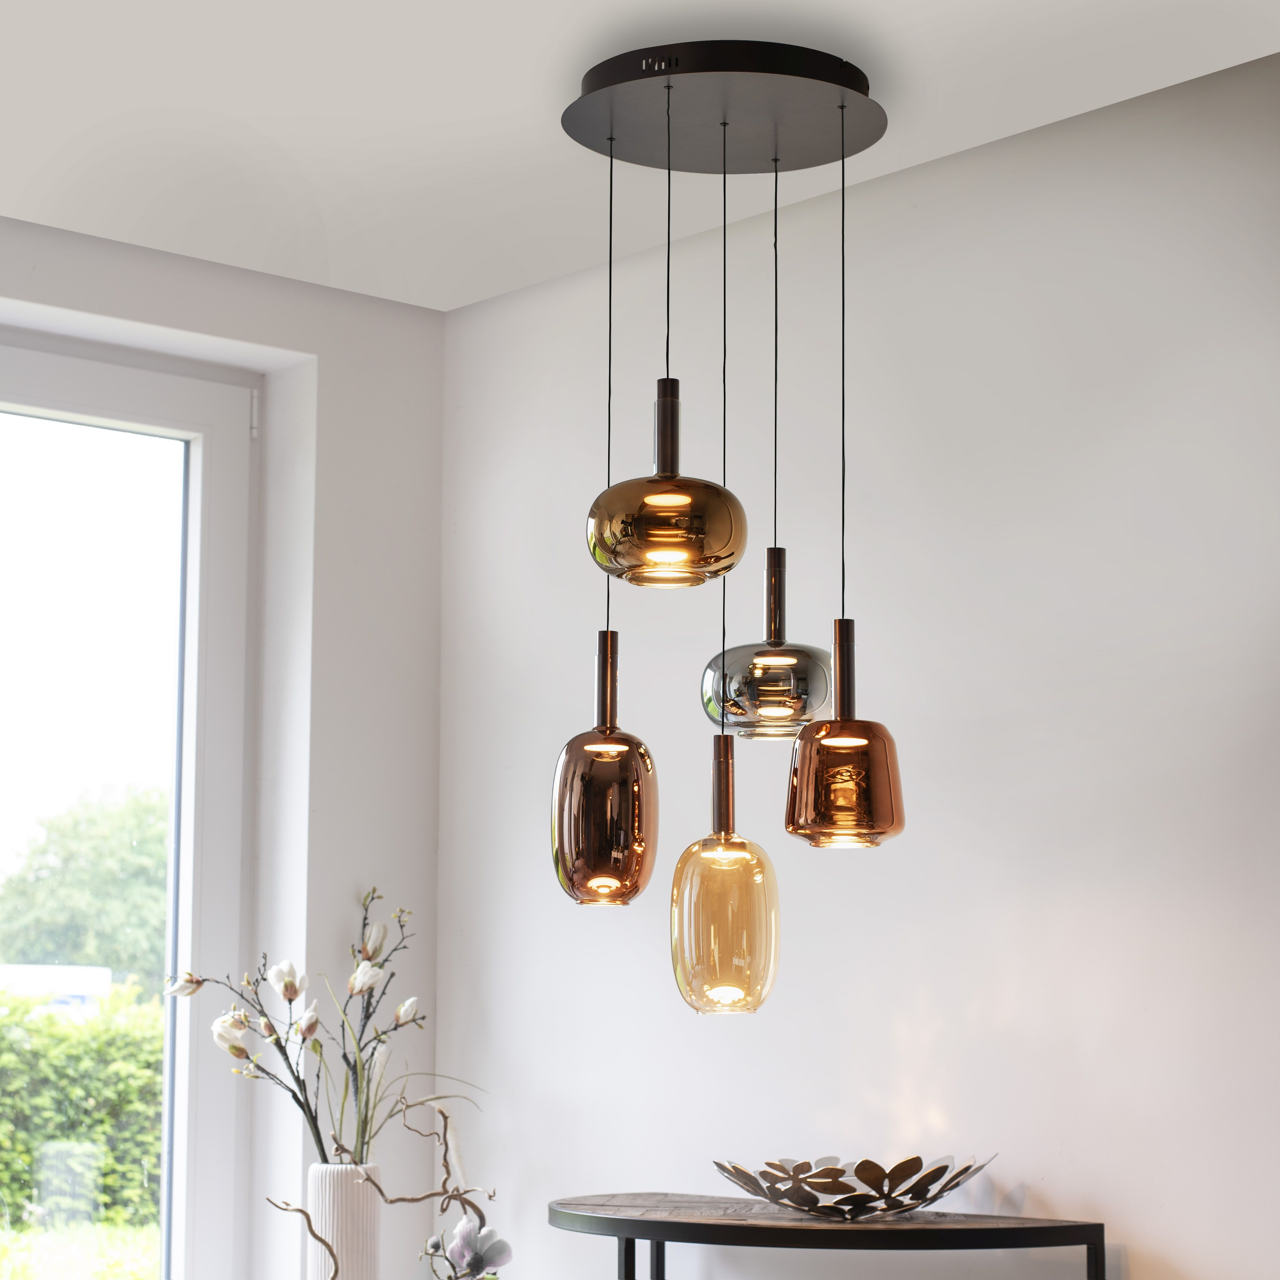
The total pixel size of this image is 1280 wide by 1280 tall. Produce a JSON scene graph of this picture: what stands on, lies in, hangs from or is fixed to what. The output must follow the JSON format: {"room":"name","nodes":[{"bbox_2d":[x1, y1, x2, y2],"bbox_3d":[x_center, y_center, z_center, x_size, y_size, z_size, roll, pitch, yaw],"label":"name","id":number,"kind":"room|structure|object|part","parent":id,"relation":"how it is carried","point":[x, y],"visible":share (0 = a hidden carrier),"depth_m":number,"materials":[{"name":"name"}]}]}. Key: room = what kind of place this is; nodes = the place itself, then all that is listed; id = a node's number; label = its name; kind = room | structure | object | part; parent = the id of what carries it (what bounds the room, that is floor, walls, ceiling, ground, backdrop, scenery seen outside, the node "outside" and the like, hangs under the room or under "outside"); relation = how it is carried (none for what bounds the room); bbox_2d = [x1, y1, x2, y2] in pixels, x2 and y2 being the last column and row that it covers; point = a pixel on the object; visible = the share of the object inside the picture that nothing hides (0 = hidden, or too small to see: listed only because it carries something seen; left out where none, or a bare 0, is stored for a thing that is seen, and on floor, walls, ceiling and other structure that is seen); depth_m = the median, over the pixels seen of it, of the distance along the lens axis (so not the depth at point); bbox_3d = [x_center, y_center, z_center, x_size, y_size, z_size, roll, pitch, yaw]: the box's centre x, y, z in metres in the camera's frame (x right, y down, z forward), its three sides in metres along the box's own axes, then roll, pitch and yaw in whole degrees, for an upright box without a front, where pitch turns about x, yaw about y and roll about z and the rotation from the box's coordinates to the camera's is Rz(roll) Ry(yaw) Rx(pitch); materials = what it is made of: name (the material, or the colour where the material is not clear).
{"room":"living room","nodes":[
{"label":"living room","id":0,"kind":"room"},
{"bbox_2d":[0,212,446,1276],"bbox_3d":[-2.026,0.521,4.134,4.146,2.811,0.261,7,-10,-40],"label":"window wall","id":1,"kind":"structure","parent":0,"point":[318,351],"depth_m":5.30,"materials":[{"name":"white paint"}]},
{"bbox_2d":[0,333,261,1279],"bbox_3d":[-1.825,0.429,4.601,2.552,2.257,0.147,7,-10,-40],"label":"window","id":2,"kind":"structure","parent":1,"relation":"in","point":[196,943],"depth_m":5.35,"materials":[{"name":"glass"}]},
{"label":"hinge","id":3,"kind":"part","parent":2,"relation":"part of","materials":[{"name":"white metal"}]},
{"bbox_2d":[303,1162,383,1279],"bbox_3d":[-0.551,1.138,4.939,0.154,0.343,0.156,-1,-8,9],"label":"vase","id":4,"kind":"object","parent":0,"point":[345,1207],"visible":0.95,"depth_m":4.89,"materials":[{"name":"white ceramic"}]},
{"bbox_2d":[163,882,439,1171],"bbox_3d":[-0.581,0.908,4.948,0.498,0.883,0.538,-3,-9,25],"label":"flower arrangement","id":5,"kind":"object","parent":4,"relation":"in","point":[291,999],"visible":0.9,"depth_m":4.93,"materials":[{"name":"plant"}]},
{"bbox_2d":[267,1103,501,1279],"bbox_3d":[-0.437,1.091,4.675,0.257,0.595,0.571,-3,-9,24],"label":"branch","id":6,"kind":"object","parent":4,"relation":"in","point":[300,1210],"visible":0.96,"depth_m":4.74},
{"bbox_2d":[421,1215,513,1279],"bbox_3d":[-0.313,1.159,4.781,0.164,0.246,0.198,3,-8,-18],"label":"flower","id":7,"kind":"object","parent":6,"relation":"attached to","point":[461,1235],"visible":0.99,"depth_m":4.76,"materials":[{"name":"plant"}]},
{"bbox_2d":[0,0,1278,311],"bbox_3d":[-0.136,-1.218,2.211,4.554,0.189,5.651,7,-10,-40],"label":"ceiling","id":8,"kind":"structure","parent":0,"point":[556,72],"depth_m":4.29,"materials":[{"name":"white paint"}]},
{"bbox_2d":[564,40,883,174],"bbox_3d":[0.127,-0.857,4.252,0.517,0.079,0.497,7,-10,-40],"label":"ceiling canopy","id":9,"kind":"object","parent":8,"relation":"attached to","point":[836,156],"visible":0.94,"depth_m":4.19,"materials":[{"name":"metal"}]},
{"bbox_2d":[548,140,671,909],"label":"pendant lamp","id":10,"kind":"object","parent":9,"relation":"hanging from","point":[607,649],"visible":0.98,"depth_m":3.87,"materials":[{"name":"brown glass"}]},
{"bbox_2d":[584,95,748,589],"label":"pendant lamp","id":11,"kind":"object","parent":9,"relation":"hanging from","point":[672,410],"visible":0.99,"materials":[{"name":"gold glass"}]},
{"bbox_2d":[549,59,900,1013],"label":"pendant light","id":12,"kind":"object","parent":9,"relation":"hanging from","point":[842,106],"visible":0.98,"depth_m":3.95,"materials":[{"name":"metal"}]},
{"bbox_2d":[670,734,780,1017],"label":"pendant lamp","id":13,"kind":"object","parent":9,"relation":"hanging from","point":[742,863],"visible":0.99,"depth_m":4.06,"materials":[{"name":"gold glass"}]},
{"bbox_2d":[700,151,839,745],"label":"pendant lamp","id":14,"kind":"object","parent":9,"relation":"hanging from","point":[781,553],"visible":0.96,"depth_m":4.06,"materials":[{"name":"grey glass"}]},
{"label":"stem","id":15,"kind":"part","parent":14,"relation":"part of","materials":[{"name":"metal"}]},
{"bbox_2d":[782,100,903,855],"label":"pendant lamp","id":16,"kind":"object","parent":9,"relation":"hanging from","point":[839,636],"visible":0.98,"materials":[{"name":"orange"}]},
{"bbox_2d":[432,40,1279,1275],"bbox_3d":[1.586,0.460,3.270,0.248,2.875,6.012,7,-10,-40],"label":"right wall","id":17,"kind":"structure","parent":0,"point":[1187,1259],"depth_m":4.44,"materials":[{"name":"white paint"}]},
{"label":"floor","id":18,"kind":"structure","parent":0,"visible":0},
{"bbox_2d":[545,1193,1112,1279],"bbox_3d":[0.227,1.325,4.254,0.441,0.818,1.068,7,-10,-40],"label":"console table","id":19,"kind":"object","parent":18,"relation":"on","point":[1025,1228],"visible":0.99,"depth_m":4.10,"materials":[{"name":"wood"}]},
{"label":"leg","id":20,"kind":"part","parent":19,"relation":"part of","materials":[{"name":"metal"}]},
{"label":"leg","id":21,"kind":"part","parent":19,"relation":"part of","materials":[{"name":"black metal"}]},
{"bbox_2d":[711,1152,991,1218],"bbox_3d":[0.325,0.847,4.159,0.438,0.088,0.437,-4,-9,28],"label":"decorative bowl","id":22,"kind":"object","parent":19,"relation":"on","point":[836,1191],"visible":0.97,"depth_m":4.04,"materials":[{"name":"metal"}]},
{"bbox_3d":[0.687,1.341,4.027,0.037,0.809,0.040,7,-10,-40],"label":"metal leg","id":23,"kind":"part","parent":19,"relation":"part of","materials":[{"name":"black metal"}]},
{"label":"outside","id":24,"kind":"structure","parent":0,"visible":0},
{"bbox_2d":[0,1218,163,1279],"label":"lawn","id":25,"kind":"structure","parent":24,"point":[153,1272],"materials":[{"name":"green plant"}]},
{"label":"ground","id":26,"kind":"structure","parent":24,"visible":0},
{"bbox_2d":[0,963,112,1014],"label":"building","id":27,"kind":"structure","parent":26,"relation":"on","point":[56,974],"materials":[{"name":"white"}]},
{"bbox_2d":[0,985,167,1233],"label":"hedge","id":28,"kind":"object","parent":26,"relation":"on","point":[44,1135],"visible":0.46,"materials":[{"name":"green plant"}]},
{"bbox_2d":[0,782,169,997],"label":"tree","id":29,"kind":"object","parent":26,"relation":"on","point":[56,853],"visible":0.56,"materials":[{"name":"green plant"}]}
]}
+===+
**TASK TO COMPLETE:**
Every line of the listing should be repeated exactly; no picture should appear.

**EXPECTED ANSWER:**
The total pixel size of this image is 1280 wide by 1280 tall. Produce a JSON scene graph of this picture: what stands on, lies in, hangs from or is fixed to what. The output must follow the JSON format: {"room":"name","nodes":[{"bbox_2d":[x1, y1, x2, y2],"bbox_3d":[x_center, y_center, z_center, x_size, y_size, z_size, roll, pitch, yaw],"label":"name","id":number,"kind":"room|structure|object|part","parent":id,"relation":"how it is carried","point":[x, y],"visible":share (0 = a hidden carrier),"depth_m":number,"materials":[{"name":"name"}]}]}. Key: room = what kind of place this is; nodes = the place itself, then all that is listed; id = a node's number; label = its name; kind = room | structure | object | part; parent = the id of what carries it (what bounds the room, that is floor, walls, ceiling, ground, backdrop, scenery seen outside, the node "outside" and the like, hangs under the room or under "outside"); relation = how it is carried (none for what bounds the room); bbox_2d = [x1, y1, x2, y2] in pixels, x2 and y2 being the last column and row that it covers; point = a pixel on the object; visible = the share of the object inside the picture that nothing hides (0 = hidden, or too small to see: listed only because it carries something seen; left out where none, or a bare 0, is stored for a thing that is seen, and on floor, walls, ceiling and other structure that is seen); depth_m = the median, over the pixels seen of it, of the distance along the lens axis (so not the depth at point); bbox_3d = [x_center, y_center, z_center, x_size, y_size, z_size, roll, pitch, yaw]: the box's centre x, y, z in metres in the camera's frame (x right, y down, z forward), its three sides in metres along the box's own axes, then roll, pitch and yaw in whole degrees, for an upright box without a front, where pitch turns about x, yaw about y and roll about z and the rotation from the box's coordinates to the camera's is Rz(roll) Ry(yaw) Rx(pitch); materials = what it is made of: name (the material, or the colour where the material is not clear).
{"room":"living room","nodes":[
{"label":"living room","id":0,"kind":"room"},
{"bbox_2d":[0,212,446,1276],"bbox_3d":[-2.026,0.521,4.134,4.146,2.811,0.261,7,-10,-40],"label":"window wall","id":1,"kind":"structure","parent":0,"point":[318,351],"depth_m":5.30,"materials":[{"name":"white paint"}]},
{"bbox_2d":[0,333,261,1279],"bbox_3d":[-1.825,0.429,4.601,2.552,2.257,0.147,7,-10,-40],"label":"window","id":2,"kind":"structure","parent":1,"relation":"in","point":[196,943],"depth_m":5.35,"materials":[{"name":"glass"}]},
{"label":"hinge","id":3,"kind":"part","parent":2,"relation":"part of","materials":[{"name":"white metal"}]},
{"bbox_2d":[303,1162,383,1279],"bbox_3d":[-0.551,1.138,4.939,0.154,0.343,0.156,-1,-8,9],"label":"vase","id":4,"kind":"object","parent":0,"point":[345,1207],"visible":0.95,"depth_m":4.89,"materials":[{"name":"white ceramic"}]},
{"bbox_2d":[163,882,439,1171],"bbox_3d":[-0.581,0.908,4.948,0.498,0.883,0.538,-3,-9,25],"label":"flower arrangement","id":5,"kind":"object","parent":4,"relation":"in","point":[291,999],"visible":0.9,"depth_m":4.93,"materials":[{"name":"plant"}]},
{"bbox_2d":[267,1103,501,1279],"bbox_3d":[-0.437,1.091,4.675,0.257,0.595,0.571,-3,-9,24],"label":"branch","id":6,"kind":"object","parent":4,"relation":"in","point":[300,1210],"visible":0.96,"depth_m":4.74},
{"bbox_2d":[421,1215,513,1279],"bbox_3d":[-0.313,1.159,4.781,0.164,0.246,0.198,3,-8,-18],"label":"flower","id":7,"kind":"object","parent":6,"relation":"attached to","point":[461,1235],"visible":0.99,"depth_m":4.76,"materials":[{"name":"plant"}]},
{"bbox_2d":[0,0,1278,311],"bbox_3d":[-0.136,-1.218,2.211,4.554,0.189,5.651,7,-10,-40],"label":"ceiling","id":8,"kind":"structure","parent":0,"point":[556,72],"depth_m":4.29,"materials":[{"name":"white paint"}]},
{"bbox_2d":[564,40,883,174],"bbox_3d":[0.127,-0.857,4.252,0.517,0.079,0.497,7,-10,-40],"label":"ceiling canopy","id":9,"kind":"object","parent":8,"relation":"attached to","point":[836,156],"visible":0.94,"depth_m":4.19,"materials":[{"name":"metal"}]},
{"bbox_2d":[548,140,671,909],"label":"pendant lamp","id":10,"kind":"object","parent":9,"relation":"hanging from","point":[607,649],"visible":0.98,"depth_m":3.87,"materials":[{"name":"brown glass"}]},
{"bbox_2d":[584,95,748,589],"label":"pendant lamp","id":11,"kind":"object","parent":9,"relation":"hanging from","point":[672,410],"visible":0.99,"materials":[{"name":"gold glass"}]},
{"bbox_2d":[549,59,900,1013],"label":"pendant light","id":12,"kind":"object","parent":9,"relation":"hanging from","point":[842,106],"visible":0.98,"depth_m":3.95,"materials":[{"name":"metal"}]},
{"bbox_2d":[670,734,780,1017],"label":"pendant lamp","id":13,"kind":"object","parent":9,"relation":"hanging from","point":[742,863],"visible":0.99,"depth_m":4.06,"materials":[{"name":"gold glass"}]},
{"bbox_2d":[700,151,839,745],"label":"pendant lamp","id":14,"kind":"object","parent":9,"relation":"hanging from","point":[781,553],"visible":0.96,"depth_m":4.06,"materials":[{"name":"grey glass"}]},
{"label":"stem","id":15,"kind":"part","parent":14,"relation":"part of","materials":[{"name":"metal"}]},
{"bbox_2d":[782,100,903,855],"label":"pendant lamp","id":16,"kind":"object","parent":9,"relation":"hanging from","point":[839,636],"visible":0.98,"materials":[{"name":"orange"}]},
{"bbox_2d":[432,40,1279,1275],"bbox_3d":[1.586,0.460,3.270,0.248,2.875,6.012,7,-10,-40],"label":"right wall","id":17,"kind":"structure","parent":0,"point":[1187,1259],"depth_m":4.44,"materials":[{"name":"white paint"}]},
{"label":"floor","id":18,"kind":"structure","parent":0,"visible":0},
{"bbox_2d":[545,1193,1112,1279],"bbox_3d":[0.227,1.325,4.254,0.441,0.818,1.068,7,-10,-40],"label":"console table","id":19,"kind":"object","parent":18,"relation":"on","point":[1025,1228],"visible":0.99,"depth_m":4.10,"materials":[{"name":"wood"}]},
{"label":"leg","id":20,"kind":"part","parent":19,"relation":"part of","materials":[{"name":"metal"}]},
{"label":"leg","id":21,"kind":"part","parent":19,"relation":"part of","materials":[{"name":"black metal"}]},
{"bbox_2d":[711,1152,991,1218],"bbox_3d":[0.325,0.847,4.159,0.438,0.088,0.437,-4,-9,28],"label":"decorative bowl","id":22,"kind":"object","parent":19,"relation":"on","point":[836,1191],"visible":0.97,"depth_m":4.04,"materials":[{"name":"metal"}]},
{"bbox_3d":[0.687,1.341,4.027,0.037,0.809,0.040,7,-10,-40],"label":"metal leg","id":23,"kind":"part","parent":19,"relation":"part of","materials":[{"name":"black metal"}]},
{"label":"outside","id":24,"kind":"structure","parent":0,"visible":0},
{"bbox_2d":[0,1218,163,1279],"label":"lawn","id":25,"kind":"structure","parent":24,"point":[153,1272],"materials":[{"name":"green plant"}]},
{"label":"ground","id":26,"kind":"structure","parent":24,"visible":0},
{"bbox_2d":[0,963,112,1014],"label":"building","id":27,"kind":"structure","parent":26,"relation":"on","point":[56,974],"materials":[{"name":"white"}]},
{"bbox_2d":[0,985,167,1233],"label":"hedge","id":28,"kind":"object","parent":26,"relation":"on","point":[44,1135],"visible":0.46,"materials":[{"name":"green plant"}]},
{"bbox_2d":[0,782,169,997],"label":"tree","id":29,"kind":"object","parent":26,"relation":"on","point":[56,853],"visible":0.56,"materials":[{"name":"green plant"}]}
]}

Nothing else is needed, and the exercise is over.